- Born: Jiří Grunberger 1950 (age 75–76) Prague, Czechoslovakia
- Education: Columbia College of Columbia University (BA) New York University School of Medicine (MD) Case Western Reserve University
- Occupation: Endocrinologist

= George Grunberger =

Czech-American endocrinologist (born 1950)

George Grunberger (born Jiří Grunberger; 1950) is a Czech-born American endocrinologist, specializing in diabetes. He has been elected as a Fellow of the American College of Physicians (FACP) in 1989, a Fellow of the American College of Endocrinology (FACE) in 2000, and a Master of the American College of Endocrinology (MACE) in 2020.

== Biography ==
Grunberger was born in 1950 in Prague, then in Czechoslovakia.
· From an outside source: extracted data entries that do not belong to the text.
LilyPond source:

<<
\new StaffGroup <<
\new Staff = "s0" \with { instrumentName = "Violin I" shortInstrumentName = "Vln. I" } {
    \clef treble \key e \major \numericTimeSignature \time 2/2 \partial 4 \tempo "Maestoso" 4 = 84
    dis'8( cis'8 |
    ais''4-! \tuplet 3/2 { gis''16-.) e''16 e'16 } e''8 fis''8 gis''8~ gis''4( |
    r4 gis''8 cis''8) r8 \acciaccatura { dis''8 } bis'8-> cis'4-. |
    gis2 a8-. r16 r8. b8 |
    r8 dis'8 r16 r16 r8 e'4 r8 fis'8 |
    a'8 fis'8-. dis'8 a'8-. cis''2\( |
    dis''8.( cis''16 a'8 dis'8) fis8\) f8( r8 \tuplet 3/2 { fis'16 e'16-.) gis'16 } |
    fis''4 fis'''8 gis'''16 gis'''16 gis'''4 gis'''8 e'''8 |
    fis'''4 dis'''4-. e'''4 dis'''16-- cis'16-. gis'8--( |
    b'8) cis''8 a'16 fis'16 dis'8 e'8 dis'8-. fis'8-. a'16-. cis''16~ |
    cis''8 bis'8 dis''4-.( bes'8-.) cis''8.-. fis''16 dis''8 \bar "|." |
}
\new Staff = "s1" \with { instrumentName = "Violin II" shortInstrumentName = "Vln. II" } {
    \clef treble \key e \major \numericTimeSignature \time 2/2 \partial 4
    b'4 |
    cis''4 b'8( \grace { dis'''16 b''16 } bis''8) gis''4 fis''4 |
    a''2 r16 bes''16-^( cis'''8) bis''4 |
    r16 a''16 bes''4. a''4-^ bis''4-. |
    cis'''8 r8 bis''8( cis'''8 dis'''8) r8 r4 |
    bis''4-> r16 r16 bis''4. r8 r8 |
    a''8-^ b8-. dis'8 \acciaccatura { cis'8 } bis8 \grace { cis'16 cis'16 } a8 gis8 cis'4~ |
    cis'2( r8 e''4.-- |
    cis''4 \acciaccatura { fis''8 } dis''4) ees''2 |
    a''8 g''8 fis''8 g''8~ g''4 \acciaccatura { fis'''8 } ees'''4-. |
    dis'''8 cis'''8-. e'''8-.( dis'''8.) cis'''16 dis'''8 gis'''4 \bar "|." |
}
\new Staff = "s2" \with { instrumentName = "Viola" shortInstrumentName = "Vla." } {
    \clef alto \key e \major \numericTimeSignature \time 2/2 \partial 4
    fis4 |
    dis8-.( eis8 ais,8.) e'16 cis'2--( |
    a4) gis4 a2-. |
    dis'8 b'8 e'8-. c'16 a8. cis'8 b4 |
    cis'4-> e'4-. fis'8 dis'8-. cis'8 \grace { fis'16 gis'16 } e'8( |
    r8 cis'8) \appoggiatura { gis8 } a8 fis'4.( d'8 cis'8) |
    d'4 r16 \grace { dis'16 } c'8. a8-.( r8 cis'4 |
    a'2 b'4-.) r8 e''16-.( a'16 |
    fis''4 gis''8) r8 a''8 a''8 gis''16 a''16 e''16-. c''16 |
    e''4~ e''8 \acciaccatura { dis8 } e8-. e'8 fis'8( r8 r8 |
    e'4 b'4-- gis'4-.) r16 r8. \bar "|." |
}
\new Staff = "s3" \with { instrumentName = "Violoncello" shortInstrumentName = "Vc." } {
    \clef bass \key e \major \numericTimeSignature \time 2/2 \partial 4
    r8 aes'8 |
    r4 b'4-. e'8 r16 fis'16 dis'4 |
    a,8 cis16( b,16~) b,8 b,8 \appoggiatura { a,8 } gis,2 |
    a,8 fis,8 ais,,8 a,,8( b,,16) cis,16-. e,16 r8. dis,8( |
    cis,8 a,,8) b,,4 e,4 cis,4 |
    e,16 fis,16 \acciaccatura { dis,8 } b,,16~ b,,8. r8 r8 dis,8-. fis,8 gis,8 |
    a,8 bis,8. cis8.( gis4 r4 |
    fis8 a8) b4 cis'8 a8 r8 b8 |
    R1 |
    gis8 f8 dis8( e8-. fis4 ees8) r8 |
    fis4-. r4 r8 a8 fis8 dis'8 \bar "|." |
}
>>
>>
He received his medical degree in 1977 from the New York University School of Medicine, and subsequently fulfilled internal medicine training requirements in 1980 while at Case Western Reserve University in Cleveland, Ohio. He became a specialist of endocrinology and metabolism in 1986, at the National Institutes of Health Diabetes Branch in Bethesda, Maryland.

He has published fairly extensively since 1973 on the topic of diabetes. In 1988, during a study concerning diabetes, Grunberger and his colleagues found that "in a rat model of IDDM in which insulin concentrations are very low, the number of insulin receptors on the surface of the liver was elevated", suggesting that "when insulin secretion is diminished, an unknown mechanism regulates cell surface receptors to that increase their density in order to enhance sensitivity to scarce insulin".

In 1992, he was the head of the Diabetes Service in Wayne State University.